» PASSAGE GIVEN
-- -- --

Currently, wet gas metering techniques in the art primarily include two sorts, wherein one sort is a separation metering method, and another sort is the online metering method without any separation.


The separation metering method is to utilize a separator to separate a wet gas fluid into a gas phase fluid and a liquid phase fluid, and then to respectively meter the flows of the gas phase and the liquid phase at respective outlet thereof. However, the separation effect of the separator on wet gas is poor, and due to the phenomena of liquid carry-over and gas carry-under, the error of the metering result is high. Secondly, the structure and the flow process of the separator are complex, and thus the maintenances and managements to the system are complex with many links which should be controlled. Thus, fee for maintaining the operation of the system is high, and the metering process is disadvantageous to realize automatic managements to production process.


The online metering method without any separation for wet gas can have two developing trends. The first developing trend relates to the use a single-phase gas flow meter (e.g., a Coriolis mass flow meter, a V-cone flow meter, an orifice plate flow meter, a turbine flow meter, a ultrasonic flow meter, a Venturi flow meter, a vortex flow meter, etc.) to meter wet gas, and is committed to study and develop various experiential models to find out “correction coefficients”, thereby to correct metered results, so that a so-called gas flow rate value can be obtained. In such wet gas metering method, metering means for a liquid flow rate generally includes a sampling method or a tracing method. However, the limitations of this method and challenges confronted thereby mainly include the following aspects:


(1) the scope for which the “correction coefficient” of the gas flow rate is applicable is limited and depends on the liquid flow rate, and however, the method for measuring the liquid flow rate decides that its precision is not high even poor; and


(2) the method utilizing the “correction coefficient” of the gas flow rate is limited to be used for wet gas having a very high gas content and a very low liquid phase content, and with the increase of liquid component content in the wet gas, the error of the method will become unacceptable.

-- -- --

» DATA

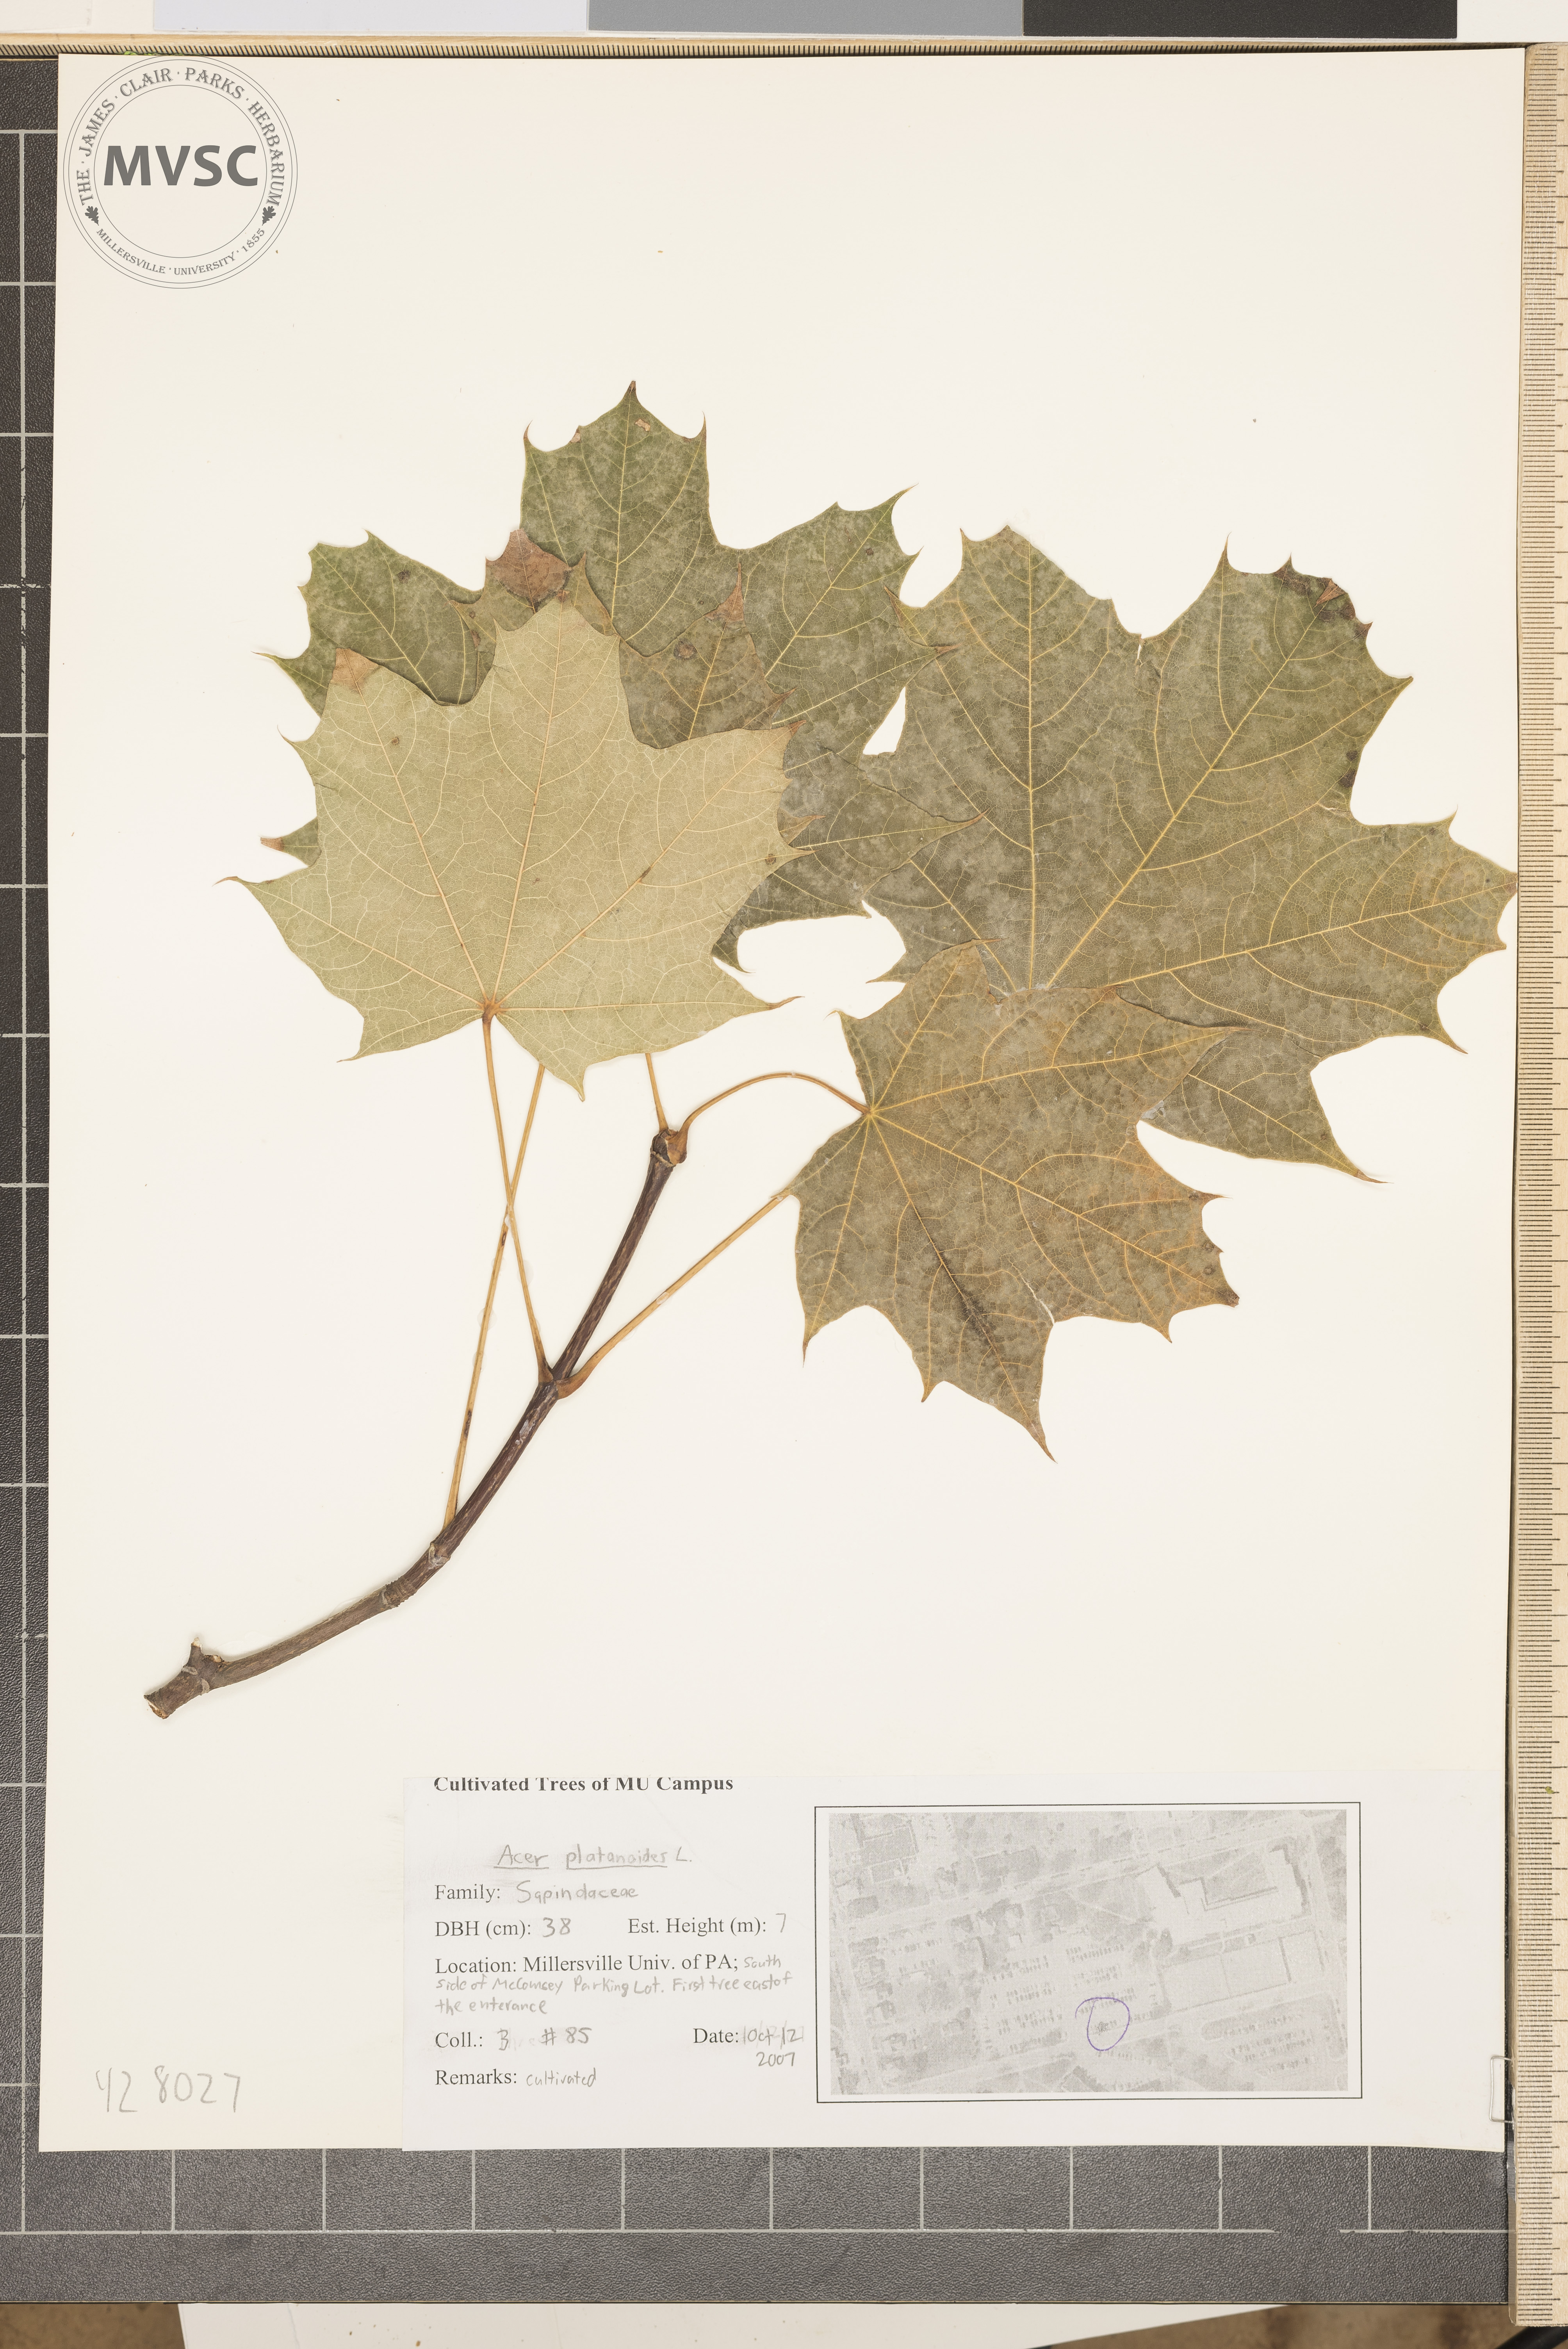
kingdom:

-- -- --

» REQUIRED ACTIONS
a) Repeat the part of the wet gas metering text between "The separation metering" and "to production process.", inclusive.
b) Name every type of single-phase gas flow meter that the wet gas metering text gives as an example.
c) Resume the wet gas metering text, starting after its last sentence.

» RESPONSES TO THE EXERCISE
a)
The separation metering method is to utilize a separator to separate a wet gas fluid into a gas phase fluid and a liquid phase fluid, and then to respectively meter the flows of the gas phase and the liquid phase at respective outlet thereof. However, the separation effect of the separator on wet gas is poor, and due to the phenomena of liquid carry-over and gas carry-under, the error of the metering result is high. Secondly, the structure and the flow process of the separator are complex, and thus the maintenances and managements to the system are complex with many links which should be controlled. Thus, fee for maintaining the operation of the system is high, and the metering process is disadvantageous to realize automatic managements to production process.

b)
- Coriolis mass flow meter
- V-cone flow meter
- orifice plate flow meter
- turbine flow meter
- ultrasonic flow meter
- Venturi flow meter
- vortex flow meter

c)
The second developing trend relates to metering wet gas by following or modifying online metering technique of a multi-phase flow. FIG. 1 depicts an online metering scheme in the prior art, in which a differential pressure type flow measuring device 2 is used to measure the total flow differential pressure value of wet gas in pipeline 1; a phase fraction meter 3 arranged in the pipeline 1 is used to measure the gas void fraction of the wet gas in the pipeline 1; and a flow calculating module 4, based on the total flow differential pressure value and gas void fraction of the wet gas, can be used to calculate the gas volume flow rate Qg and the liquid volume flow rate Ql.


Since only one phase fraction meter is arranged in the pipeline 1, and the phase fraction meter per se involve a “drift” (e.g., the counting drift of a gamma-phase fraction meter), metering errors will be produced. Thus, precise metering to the gas void fraction of wet gas in a pipeline cannot be achieved.





BRIEF DESCRIPTION OF THE DRAWINGS


FIG. 1 is a diagram which describes a scheme for measuring wet gas flow in the prior art.



FIG. 2 is a diagram which describes an example for the wet gas flow measuring method of the invention.



FIG. 3 is a diagram which describes an example for calculating the gas volume flow rate and the liquid volume flow rate of the invention.



FIG. 4 is a diagram which describes an example for calculating the optimized gas void fraction of the invention.



FIG. 5 is a diagram which describes another example for the wet gas flow measuring method of the invention.



FIG. 6 is a diagram which describes an example for the wet gas flow measuring apparatus of the invention.



FIG. 7 is a diagram which describes another example for the wet gas flow measuring apparatus of the invention.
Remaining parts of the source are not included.